The rabbi was born in Kiev in 1963. Communism was in bloom and Rabbi Bykova’s family parents were second-generation communists and card-carrying party members. So there was no one at home to teach young Elina to light the sabbath candles or ask the Four Questions. At school, her teachers raged against the evils of religion. Elina was not convinced. “I was interested in Judaism. I guess I was the weird member of the family,” she recalls. She tried to find out as much as she could about Judaism. In order to teach what was wrong with religion, her teachers had to explain what it was all about.
“That’s where I got my start.”
Then came perestroika and glasnost. Bykova travelled to Moscow where she attended seminars conducted by rabbis from England. It was there Rabbi Bykova saw her first Shabbos candle lighting. Not so inspiring was her first teacher, an Orthodox rabbi. “I found his approach interesting but limited,” she recalls.
On her return to Kiev, she and some of her fellow Jews started their own congregation. She wanted to study and teach Judaism there. But the failed Soviet coup attempt made her realize her days in Ukraine were numbered. So with the help of financial support from Leo Beck College, she made her way to London in 1992.
The funded alternative
Bykova was able to pass the rigorous admission tests to Leo Beck College. She wanted to teach Judaism. But the only funding available was for the rabbinical course. “So I had to become a rabbi,” she says with a laugh. After graduating, the newly ordained rabbi was faced with another choice: return to Ukraine or emigrate to Canada. She chose the latter.
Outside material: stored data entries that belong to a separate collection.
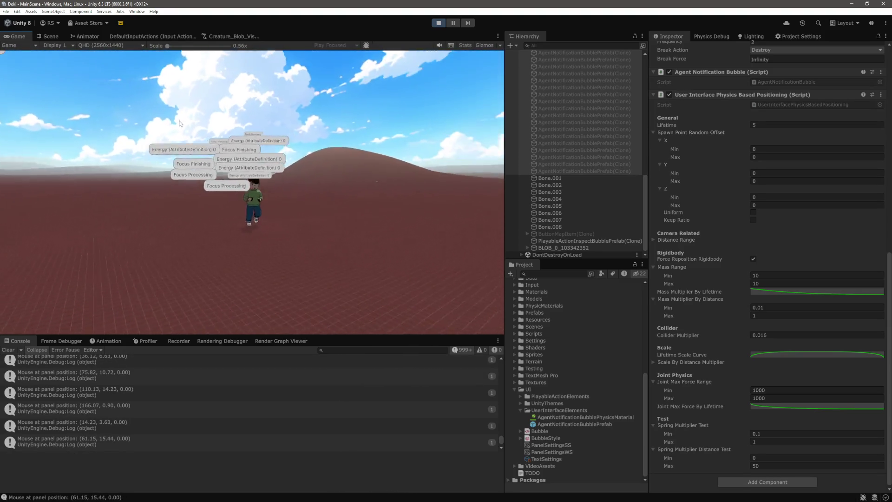
{"action": "mouse_move", "coordinate": [255, 194]}
{"action": "left_click", "coordinate": [798, 292]}
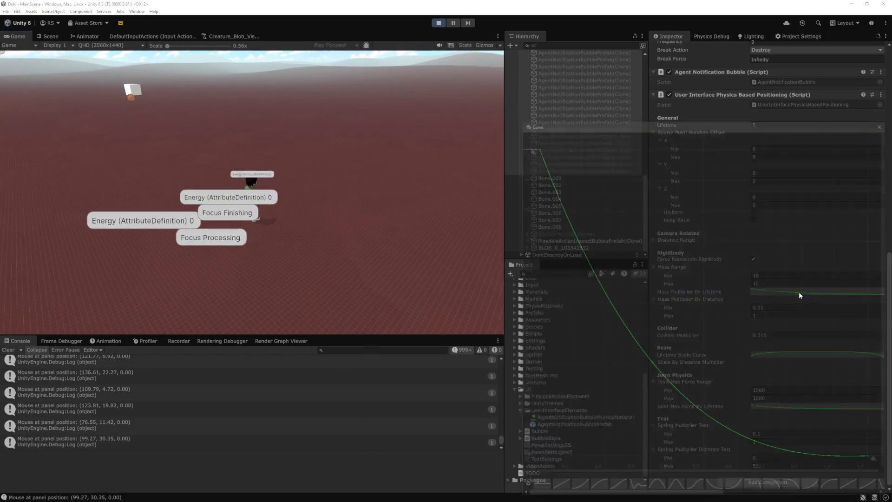
Make the Mass Multiplier By Lifetime curve drop instantly and then stay flat.
{"action": "right_click", "coordinate": [872, 460]}
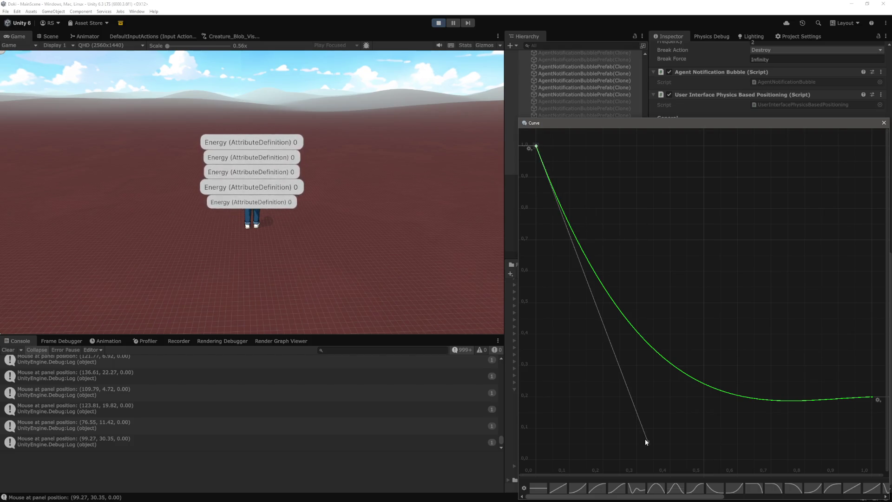
{"action": "mouse_move", "coordinate": [645, 442]}
{"action": "left_mouse_down"}
{"action": "mouse_move", "coordinate": [565, 359]}
{"action": "mouse_move", "coordinate": [536, 397]}
{"action": "left_mouse_up"}
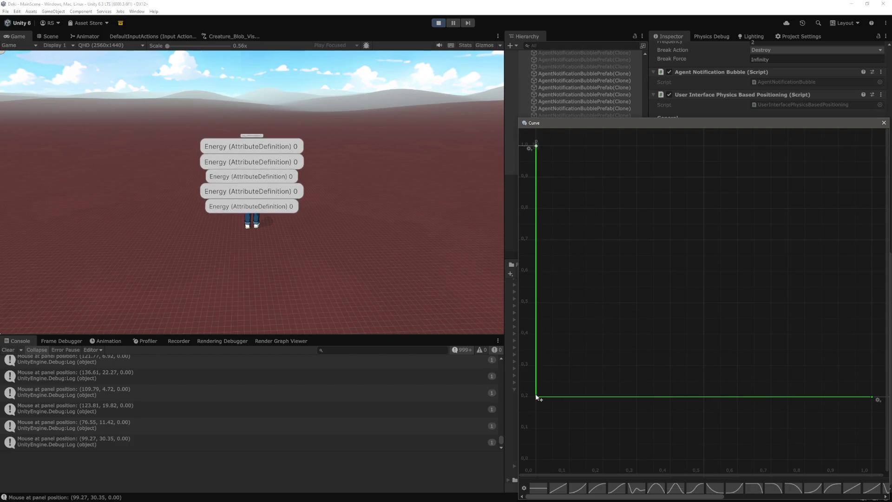
{"action": "left_click", "coordinate": [884, 123]}
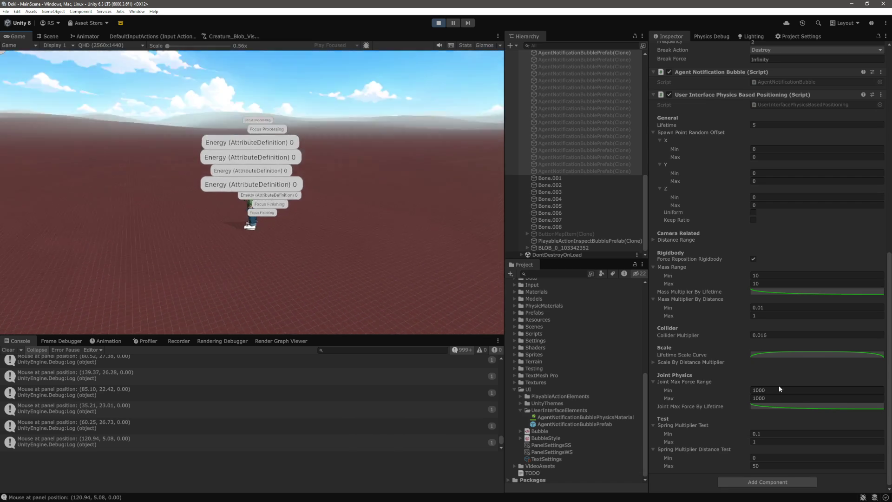
Set the Joint Max Force By Lifetime curve's last key to 0.
{"action": "left_click", "coordinate": [807, 406]}
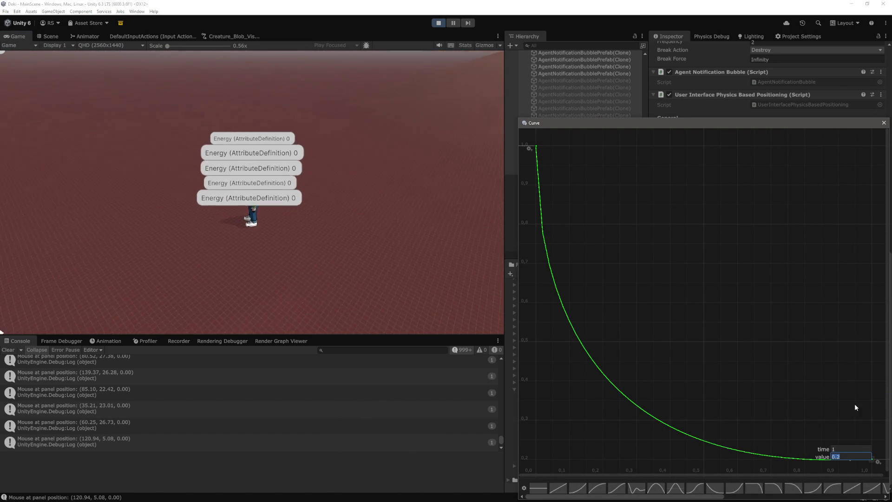
{"action": "type", "text": "05"}
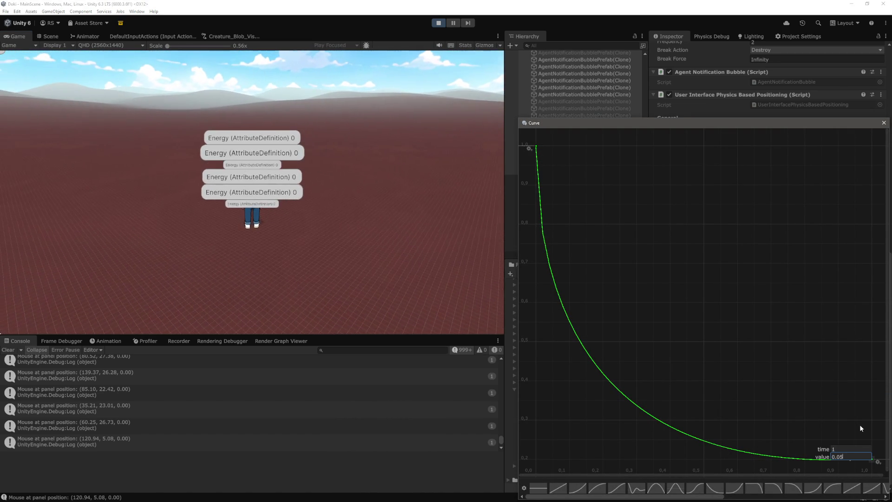
{"action": "key", "text": "Return"}
{"action": "scroll", "coordinate": [782, 337], "scroll_direction": "down", "scroll_amount": 3}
“I wanted to leave Ukraine and I had a chance to come to Canada. I knew nothing about Canada, or Quebec or Montreal and I had no idea if I would find a job here.”
After coming to Canada in 1999, she was able to secure a pulpit at the Temple Emanu-El-Beth Shalom in the city of Westmount on the isle of Montreal. Bykova served there as junior rabbi until 2009 when the congregation could no longer afford two rabbis. Since then, she’s been freelancing. It has been enriching. “Many times, I have heard from women and men who tell me that they want me for a wedding or a funeral because I am a woman and they feel more comfortable if I officiate or that their late mother or wife would have appreciated having me and not a man.
“As well, I believe that I am the inspiration for bat mitzvah girls and I show the bar mitzvah boys what women can do.”
Be a rabbi and see the world
Rabbi Bykova may be based in Montreal, but she’s free to officiate wherever there’s a need.
“It could be anywhere. I have gone to Toronto, Nova Scotia. I once did a Jewish wedding in Mexico.”